Many people start their day with a caffeine hit before breakfast, and perhaps even reach for the coffee pot again when they get to the office. If, like me, you fall into this group, you may be pleased to hear that not one, but two studies have waxed lyrical about the benefits of the coffee bean to vision-related conditions in the last few weeks.
First, coffee lovers could rejoice when Portuguese researchers found that a daily dose of caffeine – combined with a diet rich in fruit, veg, fish and wholegrains, of course – could be key to reducing their risk of developing age-related macular degeneration (AMD) by a third.
Advancing on the mantra that you are what you eat, they reported this with the caveat that fruit consumption was also an important factor in their findings – people who eat 150 grams or more of fruit each day were at lower risk of developing the disease.
Over in Denmark, ophthalmologist and myopia researcher, Dr Trier Klaus was analysing a caffeine-related study of his own. He reported how a caffeine metabolite that he has been studying for almost two decades has shown promising results in myopia control.
And from coffee beans to leafy greens, and to some extent proving that you really can have too much of a good thing, is the case of a woman who was referred to a retinal clinic for crystal deposits in the macular regions of her eyes.

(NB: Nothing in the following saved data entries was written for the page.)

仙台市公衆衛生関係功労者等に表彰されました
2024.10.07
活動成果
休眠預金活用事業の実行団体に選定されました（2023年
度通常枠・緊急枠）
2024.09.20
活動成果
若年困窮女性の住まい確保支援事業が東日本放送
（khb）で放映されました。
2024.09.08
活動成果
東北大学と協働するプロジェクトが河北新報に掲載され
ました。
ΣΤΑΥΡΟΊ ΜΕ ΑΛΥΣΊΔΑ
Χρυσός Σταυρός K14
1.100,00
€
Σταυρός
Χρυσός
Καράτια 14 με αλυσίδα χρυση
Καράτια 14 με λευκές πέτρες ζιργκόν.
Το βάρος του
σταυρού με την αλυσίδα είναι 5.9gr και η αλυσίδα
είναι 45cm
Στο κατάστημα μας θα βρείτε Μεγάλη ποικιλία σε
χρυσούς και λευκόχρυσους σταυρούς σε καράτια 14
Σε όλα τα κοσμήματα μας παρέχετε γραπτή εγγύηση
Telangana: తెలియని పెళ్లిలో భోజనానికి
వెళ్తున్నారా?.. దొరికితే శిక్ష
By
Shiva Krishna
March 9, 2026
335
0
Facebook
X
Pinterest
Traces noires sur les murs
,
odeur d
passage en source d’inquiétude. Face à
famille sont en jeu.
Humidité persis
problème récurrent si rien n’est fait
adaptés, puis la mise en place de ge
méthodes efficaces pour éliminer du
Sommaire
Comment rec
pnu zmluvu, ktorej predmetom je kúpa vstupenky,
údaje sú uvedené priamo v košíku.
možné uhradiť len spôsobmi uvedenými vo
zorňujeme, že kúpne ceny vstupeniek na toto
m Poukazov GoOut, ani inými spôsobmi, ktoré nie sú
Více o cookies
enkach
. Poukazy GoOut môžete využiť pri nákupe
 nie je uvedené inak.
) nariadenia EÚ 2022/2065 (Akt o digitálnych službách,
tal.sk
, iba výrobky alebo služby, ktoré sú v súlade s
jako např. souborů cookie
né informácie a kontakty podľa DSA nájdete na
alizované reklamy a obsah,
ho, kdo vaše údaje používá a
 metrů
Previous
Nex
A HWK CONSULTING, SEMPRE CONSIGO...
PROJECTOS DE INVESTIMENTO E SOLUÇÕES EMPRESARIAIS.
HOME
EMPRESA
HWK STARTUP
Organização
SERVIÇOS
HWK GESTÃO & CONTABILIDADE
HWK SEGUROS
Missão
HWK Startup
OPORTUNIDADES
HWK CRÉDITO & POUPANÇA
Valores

Despite having no history of AMD or vision issues, the woman in question had been consuming a morning broccoli, kale, spinach and avocado smoothie, as well as a daily 20mg lutein supplement for eight years.
After having the levels of the carotenoid in her serum, skin and retina measured, researchers reported double the levels present compared to a person not taking supplements. On quitting the supplement, the crystals in her eye slowly disappeared.
Typing this comment at my desk this morning with my breakfast in front of me, can you guess what I’m having? I’m seeing today’s green breakfast in a whole different light.